La encuesta también refleja que 74.528 hombres y 53.263 mujeres desarrollan microemprendimientos en el Biobío. La condición de trabajo por cuenta propia es mayoritaria en ambos grupos, aunque alcanza un 90,3% entre las mujeres, frente al 82% de los hombres.

Freepik.
El académico de la Facultad de Economía de la Universidad del Biobío, Mauricio Leiva del Campo, planteó que los resultados requieren una interpretación cuidadosa.
Explicó que la encuesta fue levantada durante 2025 y recoge información sobre negocios que ya existían, por lo que no permite afirmar que el desempleo actual haya generado directamente nuevos emprendimientos.
Sin embargo, sostuvo que los motivos declarados evidencian un fenómeno más profundo.
“Para una parte importante de quienes emprenden en la región, crear un negocio ha sido una forma de obtener ingresos cuando el mercado laboral no ofrece suficientes alternativas”, afirmó.
El especialista añadió que durante el último año el número de trabajadores por cuenta propia aumentó 10,8% en Biobío, mientras que los asalariados formales disminuyeron 4,5% y la informalidad también registró un incremento. Aunque ambas tendencias ocurren de manera simultánea, advirtió que no existe evidencia suficiente para establecer una relación causal entre ellas.
En ese contexto, llamó a evitar conclusiones simplistas.
“La coincidencia no demuestra una relación causal, pero aconseja no interpretar todo aumento del emprendimiento como una señal inequívoca de dinamismo regional”, señaló.
Los datos regionales también revelan diferencias importantes en los resultados económicos de quienes emprenden.
La ganancia media mensual alcanza los $742.926, aunque existe una marcada brecha por género: los hombres registran un promedio de $893.367, mientras que las mujeres llegan a $532.422.
Leiva explicó que emprender por necesidad no determina el futuro de un negocio, pero sí condiciona su punto de partida.
Recordó que la ganancia promedio regional se ubica cerca de un 10% por debajo del promedio nacional, por lo que muchas personas priorizan obtener ingresos inmediatos antes de enfrentar desafíos como aumentar la productividad, acceder a financiamiento o encontrar nuevos mercados.
El académico también cuestionó que históricamente las políticas públicas hayan concentrado sus esfuerzos en aumentar el número de emprendedores.
“Durante años hemos asociado el fomento productivo con la creación de más emprendedores”, afirmó, agregando que el verdadero desafío comienza cuando terminan las capacitaciones y la entrega de recursos iniciales.
Las dificultades no solo aparecen entre quienes emprenden por necesidad.

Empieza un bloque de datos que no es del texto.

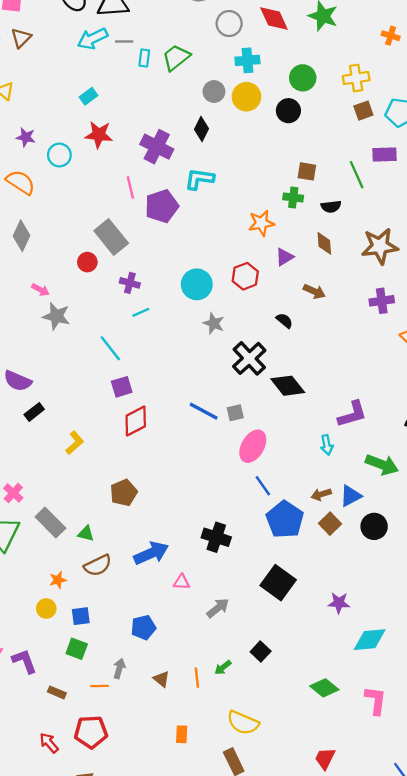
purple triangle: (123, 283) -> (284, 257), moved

Melissa Muñoz, fundadora y desarrolladora de AutistApp, aseguró que los proyectos de innovación social enfrentan obstáculos distintos a los emprendimientos tradicionales.
A su juicio, existe una contradicción entre el discurso que valora la innovación y las herramientas disponibles para quienes buscan desarrollar empresas con impacto social. Explicó que muchas veces se espera que estas iniciativas funcionen desde la lógica de la filantropía, pese a que también requieren modelos sostenibles para crecer y generar empleo.
“El mayor desafío es poder conjugar que se le dé la importancia y la relevancia también a estos proyectos de innovación social”, sostuvo, añadiendo que las métricas utilizadas para asignar financiamiento no siempre reconocen ese tipo de iniciativas.
La encuesta también deja en evidencia diferencias en la carga laboral. Las mujeres microemprendedoras destinan 11 horas y 19 minutos diarios al trabajo total, frente a las 10 horas y 43 minutos de los hombres.
La principal diferencia proviene del trabajo no remunerado: ellas dedican 5 horas y 25 minutos a tareas domésticas y de cuidados, mientras que los hombres destinan 2 horas y 52 minutos.